The UK Supreme Court, hearing the appeal, asked the Court of Justice if a non-EU national, who is still suffering the effects of torture inflicted in his country of origin, but who is no longer likely to undergo such treatment if he returns there, may receive subsidiary protection on the grounds that his psychological conditions would not be treated adequately by the healthcare system in that third country.

In his Opinion, Advocate General Bot considers, first, that the terms of the directive allow the granting of subsidiary protection only if there is a risk of serious harm resulting from torture or inhuman or degrading treatment of an applicant, in the future, if he were returned to his country of origin.

That interpretation means, in the present case, that MP may not claim subsidiary protection, inasmuch as it is common ground that there he no longer runs the risk of undergoing torture if he is returned to Sri Lanka, even if it is unlikely that he could receive the necessary treatment to manage the post-traumatic stress syndrome, owing to shortcomings in the health system, and is likely to commit suicide if he is returned to his country of origin.

The Advocate General also states that one of the key criteria for granting subsidiary protection is that the public authorities in the country of origin should be directly or indirectly, but always intentionally, responsible for inflicting the serious harm.

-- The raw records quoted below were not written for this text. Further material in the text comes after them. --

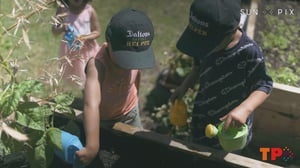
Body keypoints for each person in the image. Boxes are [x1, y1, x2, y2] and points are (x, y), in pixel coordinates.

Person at [170, 0, 273, 151]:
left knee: (228, 157)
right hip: (203, 115)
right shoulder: (204, 44)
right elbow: (197, 67)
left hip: (233, 125)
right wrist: (184, 87)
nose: (203, 47)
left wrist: (244, 109)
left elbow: (264, 85)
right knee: (199, 150)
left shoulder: (249, 52)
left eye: (207, 43)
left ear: (232, 30)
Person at [75, 8, 156, 165]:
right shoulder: (98, 65)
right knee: (105, 150)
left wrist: (135, 100)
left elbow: (136, 76)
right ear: (109, 42)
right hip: (102, 118)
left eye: (136, 59)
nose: (129, 65)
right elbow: (90, 105)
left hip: (130, 112)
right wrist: (92, 147)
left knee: (136, 148)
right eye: (126, 58)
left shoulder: (134, 58)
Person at [52, 0, 101, 89]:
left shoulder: (89, 10)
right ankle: (86, 95)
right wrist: (62, 27)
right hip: (71, 51)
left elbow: (97, 31)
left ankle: (91, 96)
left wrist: (85, 37)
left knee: (90, 74)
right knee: (79, 76)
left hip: (87, 51)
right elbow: (54, 31)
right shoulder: (63, 10)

In a situation such as the one at issue, the risk of deterioration in the health of the applicant as a result of there being no appropriate treatment in his country of origin (without care being intentionally deprived) is not sufficient to warrant that person being granted subsidiary protection, even if the condition from which the applicant suffers is a consequence of past torture in his country of origin.

In the second place, the Advocate General considers that if the Court were to read the provisions of the directive in conjunction with the ECHR, that would not prevent the Member States excluding from the scope of subsidiary protection persons who are suffering the aftereffects of torture undergone in the past but are no longer at risk of being faced with such treatment if they return to their country of origin.

According to the Advocate General, the interpretation of the directive in the light of the ECHR may lead to the grant of subsidiary protection only in very exceptional cases. The case of MP does not appear to fall within such a category; however this is for the Supreme Court to determine.

The Advocate General takes the view that an interpretation of this directive, read in conjunction with the provisions of the ECHR, which would give all persons who had suffered past ill treatment the right to subsidiary protection, would considerably increase the obligations of the Member States with regard to subsidiary protection. Such an interpretation would go beyond what the EU legislature intended in adopting the directive.